Task inputs:
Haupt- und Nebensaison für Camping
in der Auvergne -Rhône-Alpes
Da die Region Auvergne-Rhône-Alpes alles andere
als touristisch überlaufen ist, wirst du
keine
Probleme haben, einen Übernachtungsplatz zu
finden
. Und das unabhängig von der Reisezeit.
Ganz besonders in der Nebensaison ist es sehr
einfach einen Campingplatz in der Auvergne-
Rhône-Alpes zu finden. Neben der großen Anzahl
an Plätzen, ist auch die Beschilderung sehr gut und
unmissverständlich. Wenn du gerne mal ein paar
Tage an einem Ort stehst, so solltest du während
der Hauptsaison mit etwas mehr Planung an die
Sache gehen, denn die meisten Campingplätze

Task item: Copy all of the data. Keep every word exactly as it is.

Result of this exercise:
Haupt- und Nebensaison für Camping
in der Auvergne -Rhône-Alpes
Da die Region Auvergne-Rhône-Alpes alles andere
als touristisch überlaufen ist, wirst du
keine
Probleme haben, einen Übernachtungsplatz zu
finden
. Und das unabhängig von der Reisezeit.
Ganz besonders in der Nebensaison ist es sehr
einfach einen Campingplatz in der Auvergne-
Rhône-Alpes zu finden. Neben der großen Anzahl
an Plätzen, ist auch die Beschilderung sehr gut und
unmissverständlich. Wenn du gerne mal ein paar
Tage an einem Ort stehst, so solltest du während
der Hauptsaison mit etwas mehr Planung an die
Sache gehen, denn die meisten Campingplätze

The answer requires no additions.